Cooper’s Rest was his home now, the place he’d somehow ended up in after leaving the Navy. This tiny village in northern Washington state was about as far from where he’d grown up as it was possible to be, but it was a quiet, peaceful place, full of mostly good people who wanted to be left alone. And it suited him just fine.
But now someone had invaded this peaceful place, had invaded his home, and Colin wasn’t the kind of man to sit back and wait for someone else to see justice done.

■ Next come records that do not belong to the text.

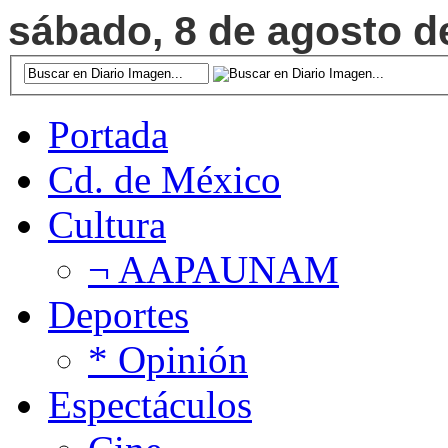
sábado, 8 de agosto de
Portada
Cd. de México
Cultura
¬ AAPAUNAM
Deportes
* Opinión
Espectáculos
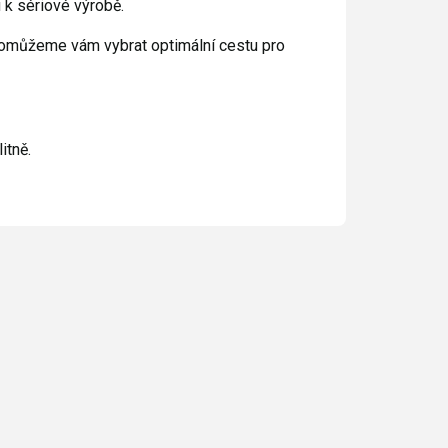
k sériové výrobě.
 pomůžeme vám vybrat optimální cestu pro
itně.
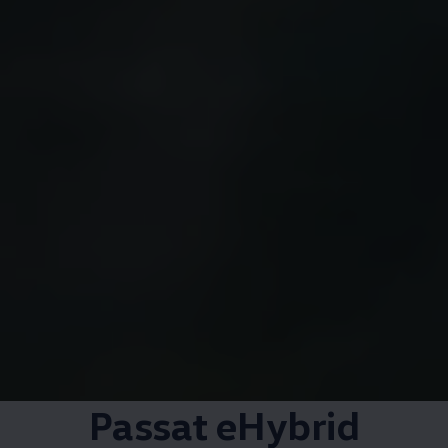
Passat eHybrid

He was going to find whoever had done this. And when he did, he wasn’t going worry about reading anyone their Miranda rights.
Chapter Three
Vancouver, British Columbia
Sophia gripped the edges of the armrests, her nails gouging holes into the fine leather. She hated flying. She especially hated flying through the daylight hours, hated trusting her life to humans. She might be nearly three hundred years old, but that didn’t mean she lived in the past. She watched CNN, went online and read the newspapers. She knew how often these planes fell out of the sky, right along with their human pilots and, maybe, vampire passengers.
It was possible, she mused, that a vampire could survive such a crash. Possible, but not certain. It was definitely not a theory she wished to test, nor did she want to learn whether a vampire could breathe underwater for however long it would take to reach land if the plane went down in the middle of the ocean.
Not that that particular outcome was a problem at this point. The ocean was no longer beneath her. Nor was the sun shining on the other side of the airplane’s thin skin as it had been for much of the previous leg of her journey, which had taken her from her home in Rio de Janeiro to a stop in Toronto. She thanked whatever gods smiled on vampires that she at least had the resources to travel by private aircraft, one with a suitable sleep compartment for her daylight needs.